Bab
Shahih
haddatsana muhammadu ibnu abi umara almakkiyyu, haddatsana sufyanu, an manshurin, an mujahidin, an abi, mamarin ani abni masudin, qala ajtamaa inda albayti tsalatsahu nafarin qurasyiyyani watsaqafiyyun aw tsaqafiyyani waqurasyiyyun qalilun fiqhu qulubihim katsirun syahmu buthunihim faqala ahaduhum atarawna allaha yasmau ma naqulu waqala alakharu yasmau in jaharna wala yasmau in akhfayna waqala alakharu in kana yasmau idza jaharna fahuwa yasmau idza akhfayna. faanzala allahu azza wajalla wama kuntum tastatiruna an yasyhada alaykum samukum wala absharukum wala juludukum alayaha.
Ibn Mas'ud melaporkan bahwa di dekat Ka'bah berkumpul tiga orang, di antara mereka dua orang dari Quraisy dan satu dari Thaqif atau dua dari Thaqif dan satu dari Quraisy. Mereka kurang memahami tetapi memiliki banyak lemak di perut mereka.

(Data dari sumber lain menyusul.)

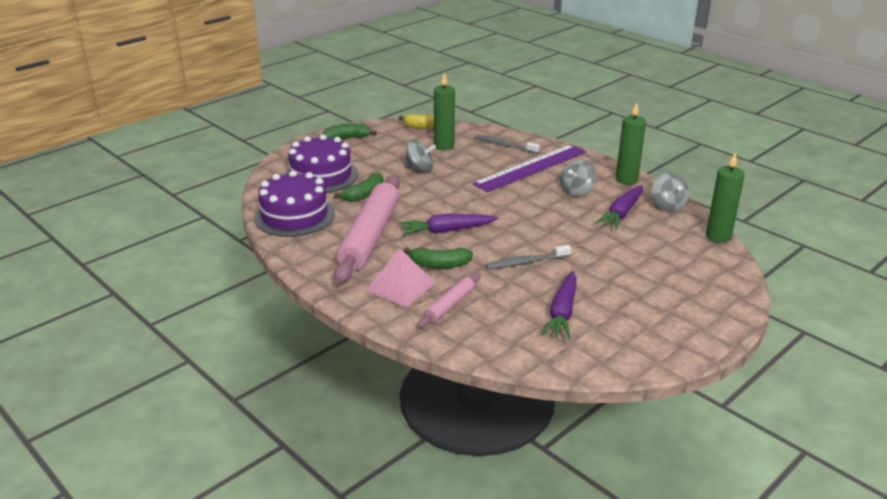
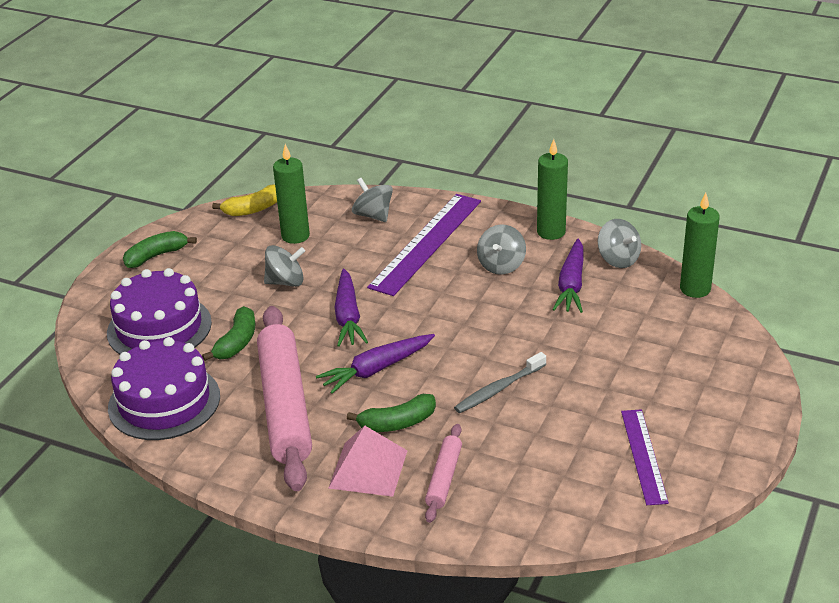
camera: 20 degrees left, 5 degrees up
grey toothbrush [475,134,540,154] -> grey spinning top [352,178,393,222]
purple carrot [542,271,577,339] -> purple carrot moved to [334,269,368,347]
none -> purple ruler [621,409,669,505]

Salah satu dari mereka berkata: "Apakah kalian pikir Allah mendengar apa yang kita katakan?" Yang lainnya berkata: "Dia mendengar jika kita berbicara keras dan tidak mendengar jika kita berbicara pelan," dan yang lainnya berkata: "Jika Dia mendengar ketika kita berbicara keras, maka Dia juga mendengar ketika kita berbicara pelan." Pada saat itu Allah menurunkan ayat ini: "Kalian tidak dapat menyembunyikan diri agar telinga, mata, dan kulit kalian menjadi saksi terhadap kalian."